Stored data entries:
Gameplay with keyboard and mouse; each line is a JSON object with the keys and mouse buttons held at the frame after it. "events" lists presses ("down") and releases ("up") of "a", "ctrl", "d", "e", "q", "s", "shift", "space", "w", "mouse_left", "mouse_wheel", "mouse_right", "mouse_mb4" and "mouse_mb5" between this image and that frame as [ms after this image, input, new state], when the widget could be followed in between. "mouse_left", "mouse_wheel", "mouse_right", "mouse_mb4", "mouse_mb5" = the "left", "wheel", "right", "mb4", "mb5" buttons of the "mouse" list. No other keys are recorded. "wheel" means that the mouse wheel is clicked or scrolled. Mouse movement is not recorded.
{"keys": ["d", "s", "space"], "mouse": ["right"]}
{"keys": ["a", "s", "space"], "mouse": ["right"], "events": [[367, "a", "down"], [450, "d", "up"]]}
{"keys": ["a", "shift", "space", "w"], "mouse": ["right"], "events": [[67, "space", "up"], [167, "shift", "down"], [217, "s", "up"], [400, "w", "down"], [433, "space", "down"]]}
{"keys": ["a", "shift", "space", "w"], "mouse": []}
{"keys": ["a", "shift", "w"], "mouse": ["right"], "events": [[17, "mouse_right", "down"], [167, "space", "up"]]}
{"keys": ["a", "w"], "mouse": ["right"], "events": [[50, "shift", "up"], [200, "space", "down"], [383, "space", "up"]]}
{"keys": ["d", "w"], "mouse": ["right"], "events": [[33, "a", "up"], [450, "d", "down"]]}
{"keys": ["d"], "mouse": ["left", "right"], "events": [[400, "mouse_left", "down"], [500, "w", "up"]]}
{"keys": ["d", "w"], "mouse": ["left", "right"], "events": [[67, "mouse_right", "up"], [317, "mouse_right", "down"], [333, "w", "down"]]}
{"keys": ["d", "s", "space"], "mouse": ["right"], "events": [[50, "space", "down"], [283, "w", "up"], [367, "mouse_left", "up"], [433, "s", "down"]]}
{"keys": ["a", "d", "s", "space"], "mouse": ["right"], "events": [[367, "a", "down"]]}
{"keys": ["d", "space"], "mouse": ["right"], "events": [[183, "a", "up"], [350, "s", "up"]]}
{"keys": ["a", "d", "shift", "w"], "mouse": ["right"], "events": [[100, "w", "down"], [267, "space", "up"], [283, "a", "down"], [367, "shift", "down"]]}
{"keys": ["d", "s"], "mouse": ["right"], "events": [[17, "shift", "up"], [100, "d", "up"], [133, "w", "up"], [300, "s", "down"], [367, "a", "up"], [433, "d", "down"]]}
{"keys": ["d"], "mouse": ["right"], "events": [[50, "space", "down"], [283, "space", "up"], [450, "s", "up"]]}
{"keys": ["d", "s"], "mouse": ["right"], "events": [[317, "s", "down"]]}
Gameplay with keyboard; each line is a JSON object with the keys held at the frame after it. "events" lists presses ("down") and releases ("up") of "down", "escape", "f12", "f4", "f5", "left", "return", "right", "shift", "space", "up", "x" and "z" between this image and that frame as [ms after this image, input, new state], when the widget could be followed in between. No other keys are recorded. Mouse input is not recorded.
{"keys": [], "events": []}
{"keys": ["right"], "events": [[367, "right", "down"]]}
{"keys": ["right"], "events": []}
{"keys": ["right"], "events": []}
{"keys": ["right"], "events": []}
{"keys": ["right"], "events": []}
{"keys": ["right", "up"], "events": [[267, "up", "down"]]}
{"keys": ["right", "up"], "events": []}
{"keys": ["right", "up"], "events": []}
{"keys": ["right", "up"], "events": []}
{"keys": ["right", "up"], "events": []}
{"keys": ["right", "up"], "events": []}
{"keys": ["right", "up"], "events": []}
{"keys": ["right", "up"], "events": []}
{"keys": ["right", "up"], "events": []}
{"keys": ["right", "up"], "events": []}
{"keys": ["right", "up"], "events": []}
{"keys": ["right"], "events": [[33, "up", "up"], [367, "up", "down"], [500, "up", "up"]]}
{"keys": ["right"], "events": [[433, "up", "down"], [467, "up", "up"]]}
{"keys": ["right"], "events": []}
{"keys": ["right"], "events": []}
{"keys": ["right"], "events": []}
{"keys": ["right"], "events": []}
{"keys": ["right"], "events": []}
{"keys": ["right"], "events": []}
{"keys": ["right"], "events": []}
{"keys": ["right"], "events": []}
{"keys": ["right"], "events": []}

■ **Task requirements**: Set every record down word for word, omitting none.

■ **Finished exercise**:
Gameplay with keyboard and mouse; each line is a JSON object with the keys and mouse buttons held at the frame after it. "events" lists presses ("down") and releases ("up") of "a", "ctrl", "d", "e", "q", "s", "shift", "space", "w", "mouse_left", "mouse_wheel", "mouse_right", "mouse_mb4" and "mouse_mb5" between this image and that frame as [ms after this image, input, new state], when the widget could be followed in between. "mouse_left", "mouse_wheel", "mouse_right", "mouse_mb4", "mouse_mb5" = the "left", "wheel", "right", "mb4", "mb5" buttons of the "mouse" list. No other keys are recorded. "wheel" means that the mouse wheel is clicked or scrolled. Mouse movement is not recorded.
{"keys": ["d", "s", "space"], "mouse": ["right"]}
{"keys": ["a", "s", "space"], "mouse": ["right"], "events": [[367, "a", "down"], [450, "d", "up"]]}
{"keys": ["a", "shift", "space", "w"], "mouse": ["right"], "events": [[67, "space", "up"], [167, "shift", "down"], [217, "s", "up"], [400, "w", "down"], [433, "space", "down"]]}
{"keys": ["a", "shift", "space", "w"], "mouse": []}
{"keys": ["a", "shift", "w"], "mouse": ["right"], "events": [[17, "mouse_right", "down"], [167, "space", "up"]]}
{"keys": ["a", "w"], "mouse": ["right"], "events": [[50, "shift", "up"], [200, "space", "down"], [383, "space", "up"]]}
{"keys": ["d", "w"], "mouse": ["right"], "events": [[33, "a", "up"], [450, "d", "down"]]}
{"keys": ["d"], "mouse": ["left", "right"], "events": [[400, "mouse_left", "down"], [500, "w", "up"]]}
{"keys": ["d", "w"], "mouse": ["left", "right"], "events": [[67, "mouse_right", "up"], [317, "mouse_right", "down"], [333, "w", "down"]]}
{"keys": ["d", "s", "space"], "mouse": ["right"], "events": [[50, "space", "down"], [283, "w", "up"], [367, "mouse_left", "up"], [433, "s", "down"]]}
{"keys": ["a", "d", "s", "space"], "mouse": ["right"], "events": [[367, "a", "down"]]}
{"keys": ["d", "space"], "mouse": ["right"], "events": [[183, "a", "up"], [350, "s", "up"]]}
{"keys": ["a", "d", "shift", "w"], "mouse": ["right"], "events": [[100, "w", "down"], [267, "space", "up"], [283, "a", "down"], [367, "shift", "down"]]}
{"keys": ["d", "s"], "mouse": ["right"], "events": [[17, "shift", "up"], [100, "d", "up"], [133, "w", "up"], [300, "s", "down"], [367, "a", "up"], [433, "d", "down"]]}
{"keys": ["d"], "mouse": ["right"], "events": [[50, "space", "down"], [283, "space", "up"], [450, "s", "up"]]}
{"keys": ["d", "s"], "mouse": ["right"], "events": [[317, "s", "down"]]}
Gameplay with keyboard; each line is a JSON object with the keys held at the frame after it. "events" lists presses ("down") and releases ("up") of "down", "escape", "f12", "f4", "f5", "left", "return", "right", "shift", "space", "up", "x" and "z" between this image and that frame as [ms after this image, input, new state], when the widget could be followed in between. No other keys are recorded. Mouse input is not recorded.
{"keys": [], "events": []}
{"keys": ["right"], "events": [[367, "right", "down"]]}
{"keys": ["right"], "events": []}
{"keys": ["right"], "events": []}
{"keys": ["right"], "events": []}
{"keys": ["right"], "events": []}
{"keys": ["right", "up"], "events": [[267, "up", "down"]]}
{"keys": ["right", "up"], "events": []}
{"keys": ["right", "up"], "events": []}
{"keys": ["right", "up"], "events": []}
{"keys": ["right", "up"], "events": []}
{"keys": ["right", "up"], "events": []}
{"keys": ["right", "up"], "events": []}
{"keys": ["right", "up"], "events": []}
{"keys": ["right", "up"], "events": []}
{"keys": ["right", "up"], "events": []}
{"keys": ["right", "up"], "events": []}
{"keys": ["right"], "events": [[33, "up", "up"], [367, "up", "down"], [500, "up", "up"]]}
{"keys": ["right"], "events": [[433, "up", "down"], [467, "up", "up"]]}
{"keys": ["right"], "events": []}
{"keys": ["right"], "events": []}
{"keys": ["right"], "events": []}
{"keys": ["right"], "events": []}
{"keys": ["right"], "events": []}
{"keys": ["right"], "events": []}
{"keys": ["right"], "events": []}
{"keys": ["right"], "events": []}
{"keys": ["right"], "events": []}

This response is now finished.